*Work to be completed*
Copy word for word, please, the lines of the entries below running from the one containing "1. RELATED WORK" to the one containing "Higher education can", both ends included.

(Stored data)

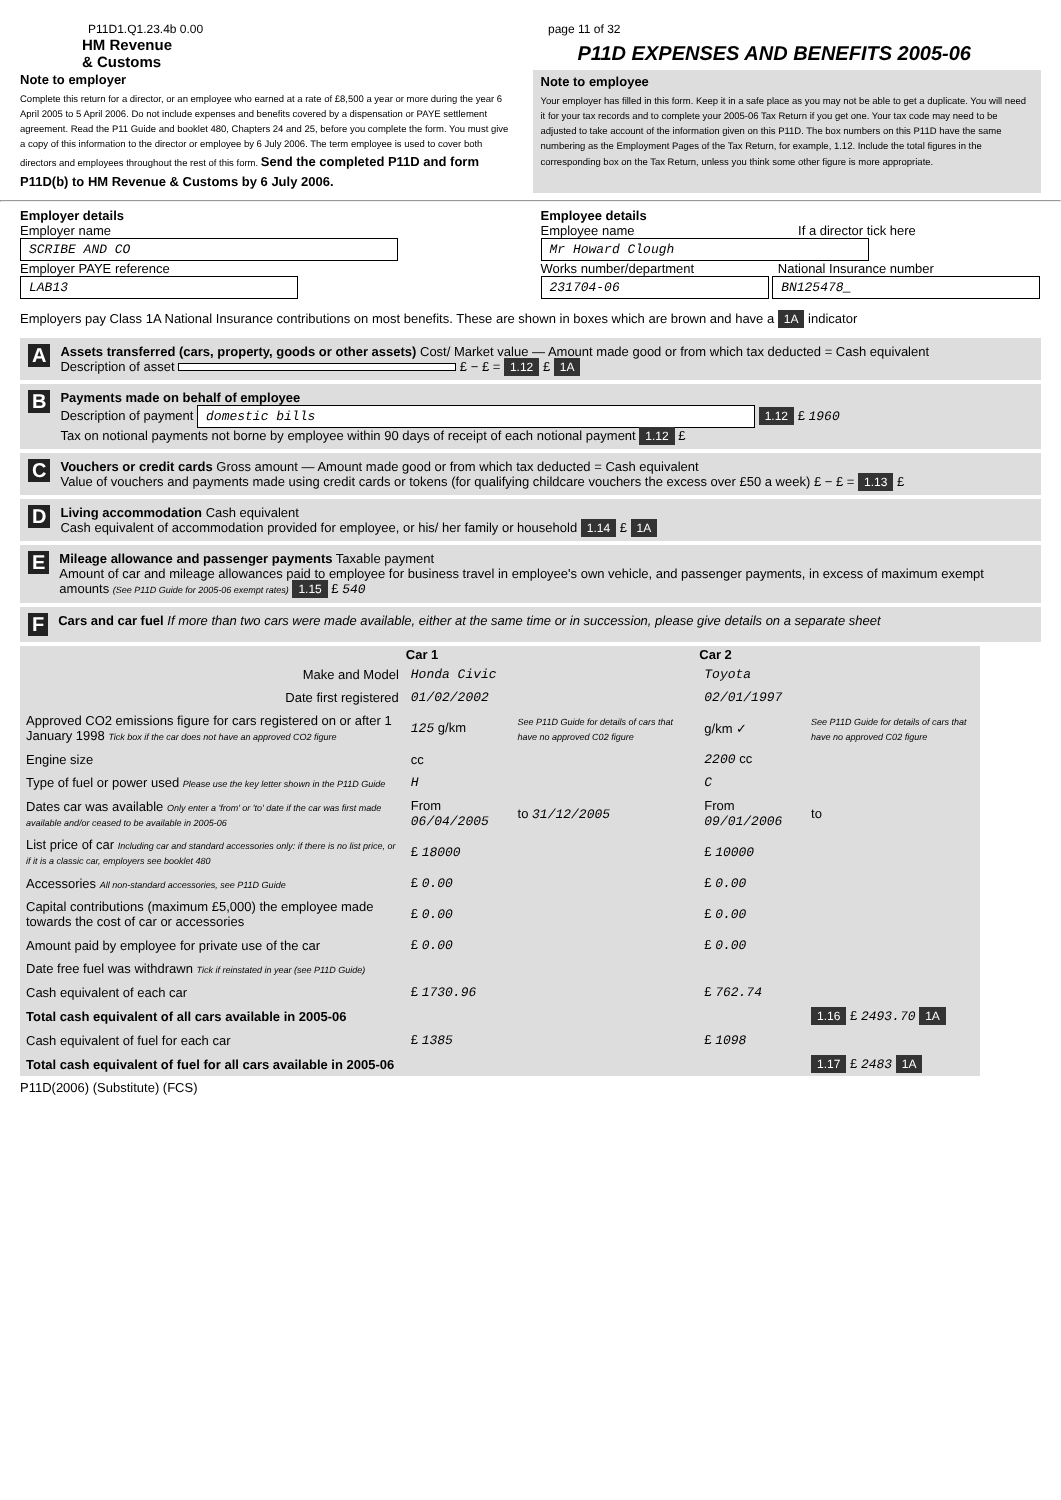P11D1.Q1.23.4b 0.00 page 11 of 32
HM Revenue
& Customs
P11D EXPENSES AND BENEFITS 2005-06
Note to employer
Complete this return for a director, or an employee who earned at a rate of £8,500 a year or more during the year 6 April 2005 to 5 April 2006. Do not include expenses and benefits covered by a dispensation or PAYE settlement agreement. Read the P11 Guide and booklet 480, Chapters 24 and 25, before you complete the form. You must give a copy of this information to the director or employee by 6 July 2006. The term employee is used to cover both directors and employees throughout the rest of this form. Send the completed P11D and form P11D(b) to HM Revenue & Customs by 6 July 2006.
Note to employee
Your employer has filled in this form. Keep it in a safe place as you may not be able to get a duplicate. You will need it for your tax records and to complete your 2005-06 Tax Return if you get one. Your tax code may need to be adjusted to take account of the information given on this P11D. The box numbers on this P11D have the same numbering as the Employment Pages of the Tax Return, for example, 1.12. Include the total figures in the corresponding box on the Tax Return, unless you think some other figure is more appropriate.
Employer details
Employer name
SCRIBE AND CO
Employer PAYE reference
LAB13
Employee details
Employee name If a director tick here
Mr Howard Clough
Works number/department National Insurance number
231704-06 BN125478_
Employers pay Class 1A National Insurance contributions on most benefits. These are shown in boxes which are brown and have a 1A indicator
A
Assets transferred (cars, property, goods or other assets) Cost/ Market value — Amount made good or from which tax deducted = Cash equivalent
Description of asset £ − £ = 1.12 £ 1A
B
Payments made on behalf of employee
Description of payment domestic bills 1.12 £ 1960
Tax on notional payments not borne by employee within 90 days of receipt of each notional payment 1.12 £
C
Vouchers or credit cards Gross amount — Amount made good or from which tax deducted = Cash equivalent
Value of vouchers and payments made using credit cards or tokens (for qualifying childcare vouchers the excess over £50 a week) £ − £ = 1.13 £
D
Living accommodation Cash equivalent
Cash equivalent of accommodation provided for employee, or his/ her family or household 1.14 £ 1A
E
Mileage allowance and passenger payments Taxable payment
Amount of car and mileage allowances paid to employee for business travel in employee's own vehicle, and passenger payments, in excess of maximum exempt amounts (See P11D Guide for 2005-06 exempt rates) 1.15 £ 540
F
Cars and car fuel If more than two cars were made available, either at the same time or in succession, please give details on a separate sheet
| | Car 1 | | Car 2 | |
| Make and Model | Honda Civic | | Toyota | |
| Date first registered | 01/02/2002 | | 02/01/1997 | |
| Approved CO2 emissions figure for cars registered on or after 1 January 1998 Tick box if the car does not have an approved CO2 figure | 125 g/km | See P11D Guide for details of cars that have no approved C02 figure | g/km ✓ | See P11D Guide for details of cars that have no approved C02 figure |
| Engine size | cc | | 2200 cc | |
| Type of fuel or power used Please use the key letter shown in the P11D Guide | H | | C | |
| Dates car was available Only enter a 'from' or 'to' date if the car was first made available and/or ceased to be available in 2005-06 | From 06/04/2005 | to 31/12/2005 | From 09/01/2006 | to |
| List price of car Including car and standard accessories only: if there is no list price, or if it is a classic car, employers see booklet 480 | £ 18000 | | £ 10000 | |
| Accessories All non-standard accessories, see P11D Guide | £ 0.00 | | £ 0.00 | |
| Capital contributions (maximum £5,000) the employee made towards the cost of car or accessories | £ 0.00 | | £ 0.00 | |
| Amount paid by employee for private use of the car | £ 0.00 | | £ 0.00 | |
| Date free fuel was withdrawn Tick if reinstated in year (see P11D Guide) | | | | |
| Cash equivalent of each car | £ 1730.96 | | £ 762.74 | |
| Total cash equivalent of all cars available in 2005-06 | | | | 1.16 £ 2493.70 1A |
| Cash equivalent of fuel for each car | £ 1385 | | £ 1098 | |
| Total cash equivalent of fuel for all cars available in 2005-06 | | | | 1.17 £ 2483 1A |
P11D(2006) (Substitute) (FCS)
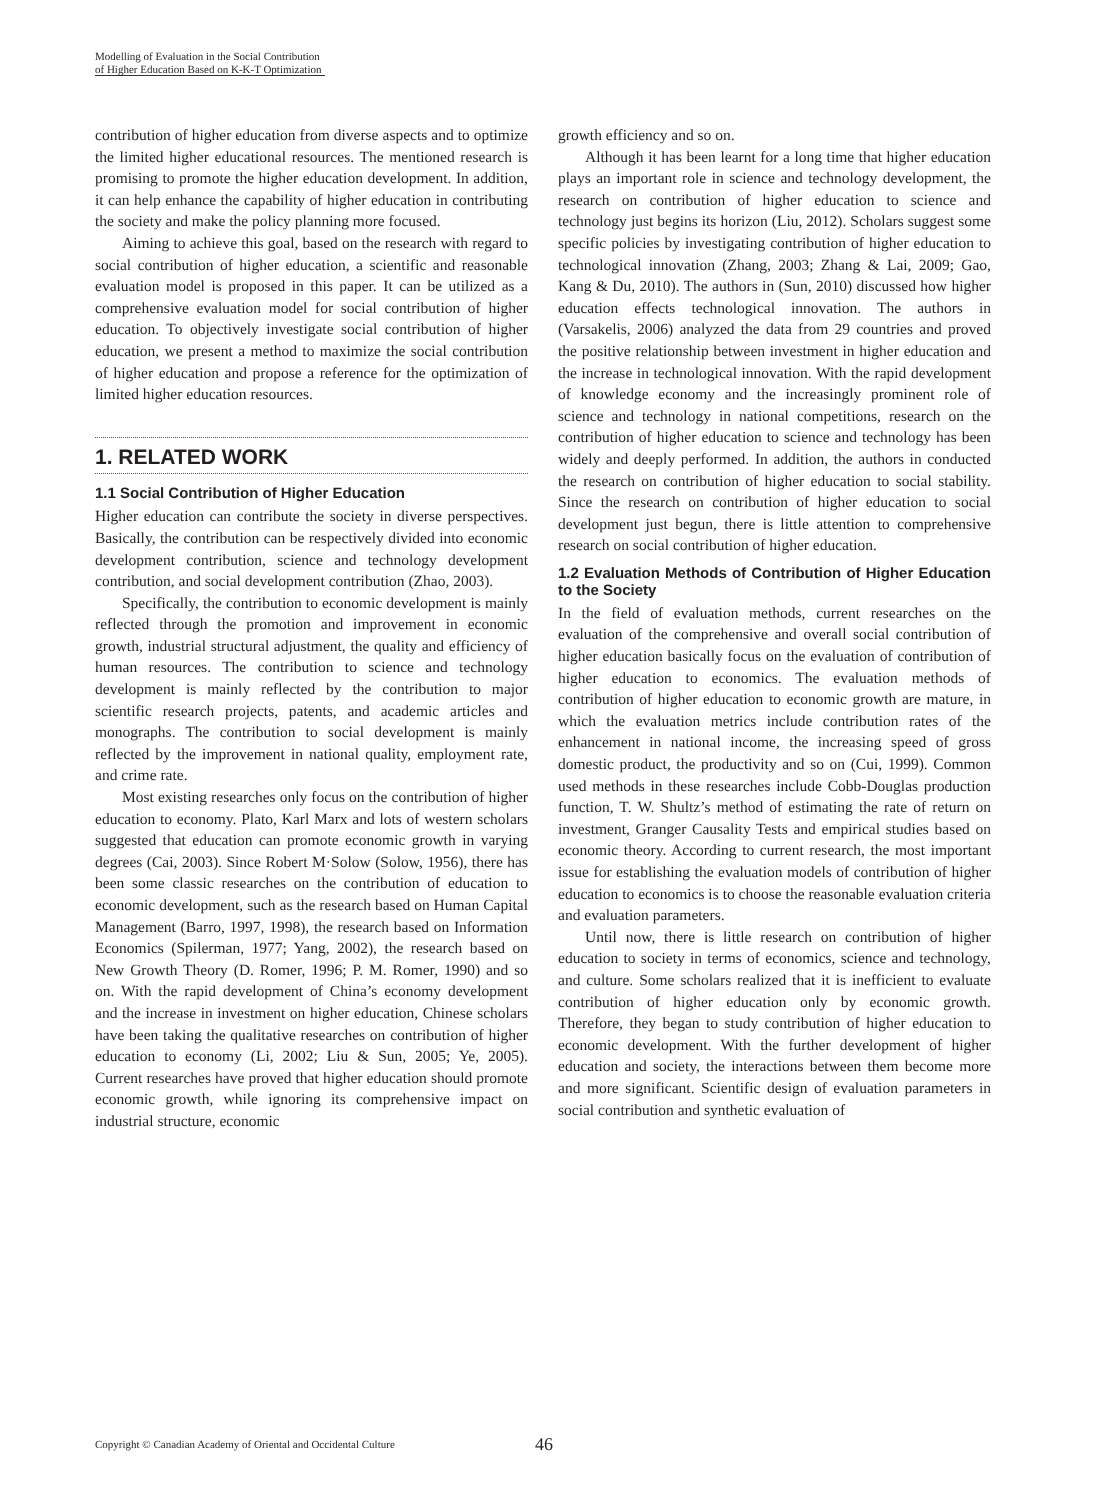Modelling of Evaluation in the Social Contribution
of Higher Education Based on K-K-T Optimization
contribution of higher education from diverse aspects and to optimize the limited higher educational resources. The mentioned research is promising to promote the higher education development. In addition, it can help enhance the capability of higher education in contributing the society and make the policy planning more focused.
Aiming to achieve this goal, based on the research with regard to social contribution of higher education, a scientific and reasonable evaluation model is proposed in this paper. It can be utilized as a comprehensive evaluation model for social contribution of higher education. To objectively investigate social contribution of higher education, we present a method to maximize the social contribution of higher education and propose a reference for the optimization of limited higher education resources.
1. RELATED WORK
1.1 Social Contribution of Higher Education
Higher education can contribute the society in diverse perspectives. Basically, the contribution can be respectively divided into economic development contribution, science and technology development contribution, and social development contribution (Zhao, 2003).
Specifically, the contribution to economic development is mainly reflected through the promotion and improvement in economic growth, industrial structural adjustment, the quality and efficiency of human resources. The contribution to science and technology development is mainly reflected by the contribution to major scientific research projects, patents, and academic articles and monographs. The contribution to social development is mainly reflected by the improvement in national quality, employment rate, and crime rate.
Most existing researches only focus on the contribution of higher education to economy. Plato, Karl Marx and lots of western scholars suggested that education can promote economic growth in varying degrees (Cai, 2003). Since Robert M·Solow (Solow, 1956), there has been some classic researches on the contribution of education to economic development, such as the research based on Human Capital Management (Barro, 1997, 1998), the research based on Information Economics (Spilerman, 1977; Yang, 2002), the research based on New Growth Theory (D. Romer, 1996; P. M. Romer, 1990) and so on. With the rapid development of China’s economy development and the increase in investment on higher education, Chinese scholars have been taking the qualitative researches on contribution of higher education to economy (Li, 2002; Liu & Sun, 2005; Ye, 2005). Current researches have proved that higher education should promote economic growth, while ignoring its comprehensive impact on industrial structure, economic
growth efficiency and so on.
Although it has been learnt for a long time that higher education plays an important role in science and technology development, the research on contribution of higher education to science and technology just begins its horizon (Liu, 2012). Scholars suggest some specific policies by investigating contribution of higher education to technological innovation (Zhang, 2003; Zhang & Lai, 2009; Gao, Kang & Du, 2010). The authors in (Sun, 2010) discussed how higher education effects technological innovation. The authors in (Varsakelis, 2006) analyzed the data from 29 countries and proved the positive relationship between investment in higher education and the increase in technological innovation. With the rapid development of knowledge economy and the increasingly prominent role of science and technology in national competitions, research on the contribution of higher education to science and technology has been widely and deeply performed. In addition, the authors in conducted the research on contribution of higher education to social stability. Since the research on contribution of higher education to social development just begun, there is little attention to comprehensive research on social contribution of higher education.
1.2 Evaluation Methods of Contribution of Higher Education to the Society
In the field of evaluation methods, current researches on the evaluation of the comprehensive and overall social contribution of higher education basically focus on the evaluation of contribution of higher education to economics. The evaluation methods of contribution of higher education to economic growth are mature, in which the evaluation metrics include contribution rates of the enhancement in national income, the increasing speed of gross domestic product, the productivity and so on (Cui, 1999). Common used methods in these researches include Cobb-Douglas production function, T. W. Shultz’s method of estimating the rate of return on investment, Granger Causality Tests and empirical studies based on economic theory. According to current research, the most important issue for establishing the evaluation models of contribution of higher education to economics is to choose the reasonable evaluation criteria and evaluation parameters.
Until now, there is little research on contribution of higher education to society in terms of economics, science and technology, and culture. Some scholars realized that it is inefficient to evaluate contribution of higher education only by economic growth. Therefore, they began to study contribution of higher education to economic development. With the further development of higher education and society, the interactions between them become more and more significant. Scientific design of evaluation parameters in social contribution and synthetic evaluation of
Copyright © Canadian Academy of Oriental and Occidental Culture 46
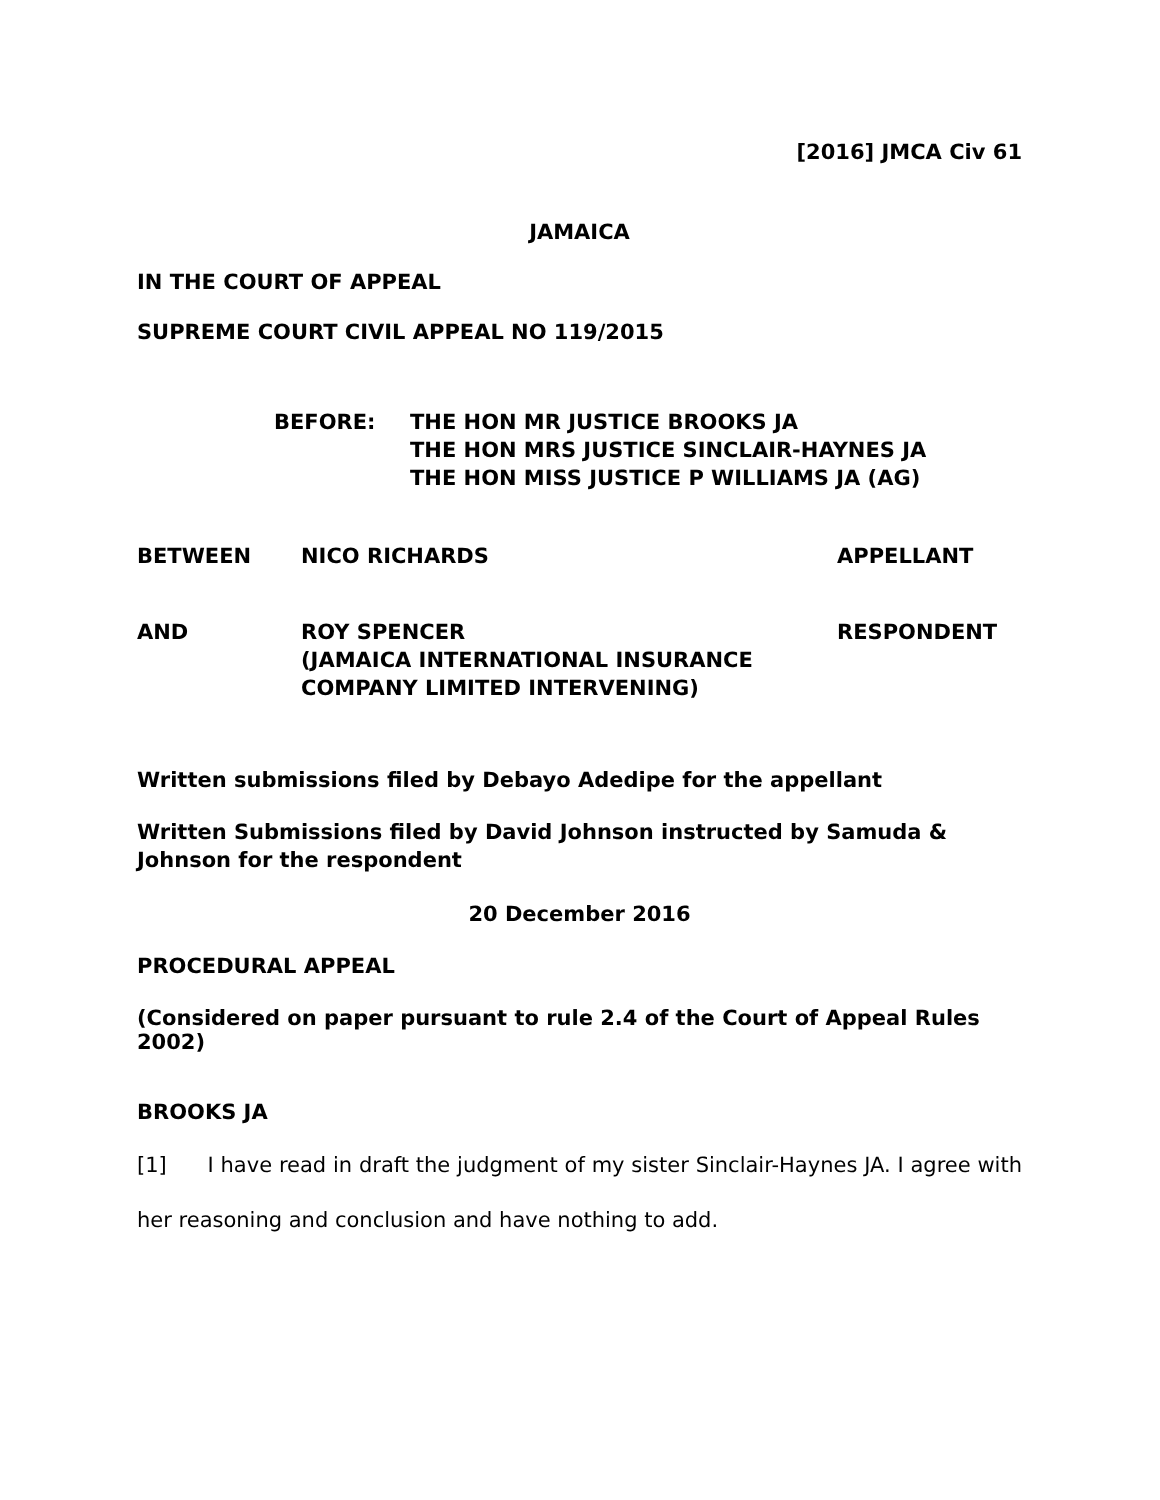[2016] JMCA Civ 61
JAMAICA
IN THE COURT OF APPEAL
SUPREME COURT CIVIL APPEAL NO 119/2015
| BEFORE: | THE HON MR JUSTICE BROOKS JA THE HON MRS JUSTICE SINCLAIR-HAYNES JA THE HON MISS JUSTICE P WILLIAMS JA (AG) |
| BETWEEN | NICO RICHARDS | APPELLANT |
| AND | ROY SPENCER (JAMAICA INTERNATIONAL INSURANCE COMPANY LIMITED INTERVENING) | RESPONDENT |
Written submissions filed by Debayo Adedipe for the appellant
Written Submissions filed by David Johnson instructed by Samuda & Johnson for the respondent
20 December 2016
PROCEDURAL APPEAL
(Considered on paper pursuant to rule 2.4 of the Court of Appeal Rules 2002)
BROOKS JA
[1] I have read in draft the judgment of my sister Sinclair-Haynes JA. I agree with her reasoning and conclusion and have nothing to add.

*Output*
1. RELATED WORK
1.1 Social Contribution of Higher Education
Higher education can contribute the society in diverse perspectives. Basically, the contribution can be respectively divided into economic development contribution, science and technology development contribution, and social development contribution (Zhao, 2003).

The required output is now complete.